Ambos sectores revelan que hay ánimos y ganas de chocar, de enfrentarse, de imponer la razón por la fuerza. Peligroso para la democracia. ¿Quién arrojará la primera piedra o la primera bala? ¿Alguien lo hará? ¿Lo estarán calculando? En tiempos donde los relatos son los que intentan imponerse, más allá de los razonamientos y de las argumentaciones, habrá que desentrañar qué intereses defienden cada uno y cómo quieren aparecer haciéndolo.

El escenario no se acotará al país, en la tribuna el mundo estará viendo este round, especialmente después del extremista discurso ideológico de Milei en Davos. Llamó la atención y puso a la Argentina ante la lupa internacional. Si el 24 todo se desmadra, la noticia inundará el mundo, casualmente por los dichos y la atención que concita la figura de Milei.

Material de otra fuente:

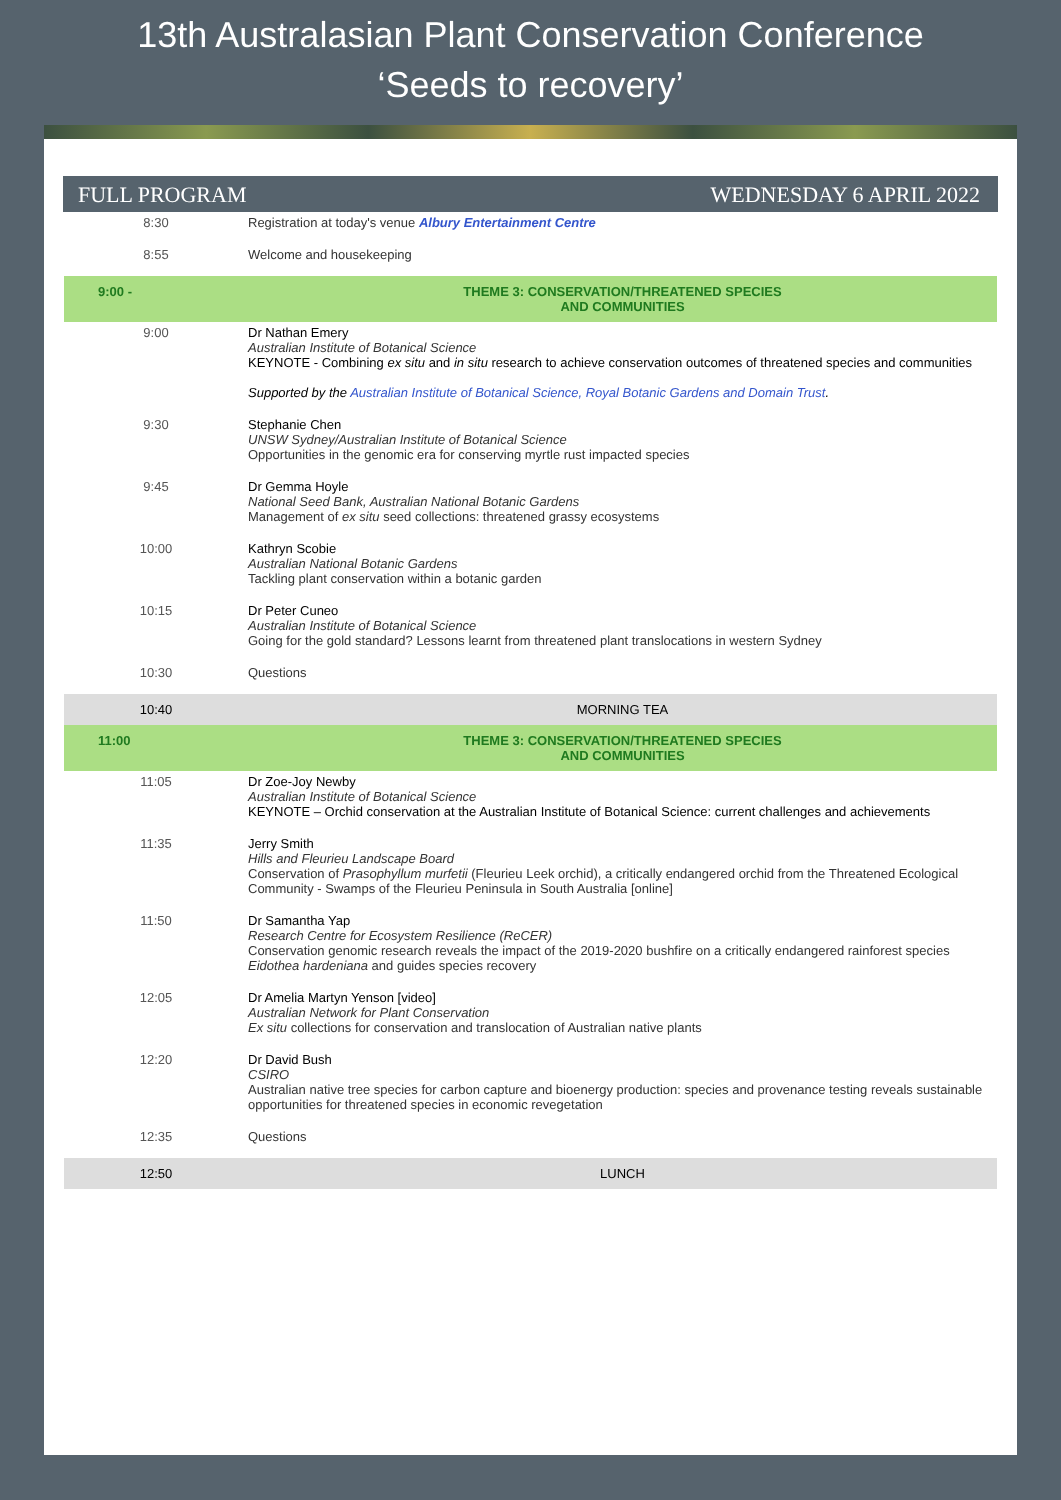13th Australasian Plant Conservation Conference
‘Seeds to recovery’
FULL PROGRAM WEDNESDAY 6 APRIL 2022
| 8:30 | Registration at today's venue Albury Entertainment Centre |
| 8:55 | Welcome and housekeeping |
| 9:00 - | THEME 3: CONSERVATION/THREATENED SPECIES AND COMMUNITIES |
| 9:00 | Dr Nathan Emery Australian Institute of Botanical Science KEYNOTE - Combining ex situ and in situ research to achieve conservation outcomes of threatened species and communities Supported by the Australian Institute of Botanical Science, Royal Botanic Gardens and Domain Trust . |
| 9:30 | Stephanie Chen UNSW Sydney/Australian Institute of Botanical Science Opportunities in the genomic era for conserving myrtle rust impacted species |
| 9:45 | Dr Gemma Hoyle National Seed Bank, Australian National Botanic Gardens Management of ex situ seed collections: threatened grassy ecosystems |
| 10:00 | Kathryn Scobie Australian National Botanic Gardens Tackling plant conservation within a botanic garden |
| 10:15 | Dr Peter Cuneo Australian Institute of Botanical Science Going for the gold standard? Lessons learnt from threatened plant translocations in western Sydney |
| 10:30 | Questions |
| 10:40 | MORNING TEA |
| 11:00 | THEME 3: CONSERVATION/THREATENED SPECIES AND COMMUNITIES |
| 11:05 | Dr Zoe-Joy Newby Australian Institute of Botanical Science KEYNOTE – Orchid conservation at the Australian Institute of Botanical Science: current challenges and achievements |
| 11:35 | Jerry Smith Hills and Fleurieu Landscape Board Conservation of Prasophyllum murfetii (Fleurieu Leek orchid), a critically endangered orchid from the Threatened Ecological Community - Swamps of the Fleurieu Peninsula in South Australia [online] |
| 11:50 | Dr Samantha Yap Research Centre for Ecosystem Resilience (ReCER) Conservation genomic research reveals the impact of the 2019-2020 bushfire on a critically endangered rainforest species Eidothea hardeniana and guides species recovery |
| 12:05 | Dr Amelia Martyn Yenson [video] Australian Network for Plant Conservation Ex situ collections for conservation and translocation of Australian native plants |
| 12:20 | Dr David Bush CSIRO Australian native tree species for carbon capture and bioenergy production: species and provenance testing reveals sustainable opportunities for threatened species in economic revegetation |
| 12:35 | Questions |
| 12:50 | LUNCH |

En 1984, las diferencias políticas y de visiones sobre cómo debía funcionar el sindicalismo quedaron superadas institucionalmente; cuarenta años después la historia simula repetirse, aunque los nuevos actores esgrimen otras armas para la disputa. Piedra o balas, ¿quién las arrojará primero y con qué excusa? Si alguien está pensando en que ese choque se concrete no estará fortaleciéndose o debilitando al contrincante, estará complicando la gobernabilidad del país, ya sumido en una tremenda crisis social y económica.

No vale preguntar por lo impertinente si es que hay alguien que quiera que eso ocurra para desviar la atención sobre la situación social. Sería antidemocrático, agrietador, pero sobre todo algo irracional y propio de mentes afiebradas. Inaudito. ¿O es que alguien seriamente lo está pensando? A observar entonces quién lanza la primera piedra o la primera bala. Y con qué argumentos.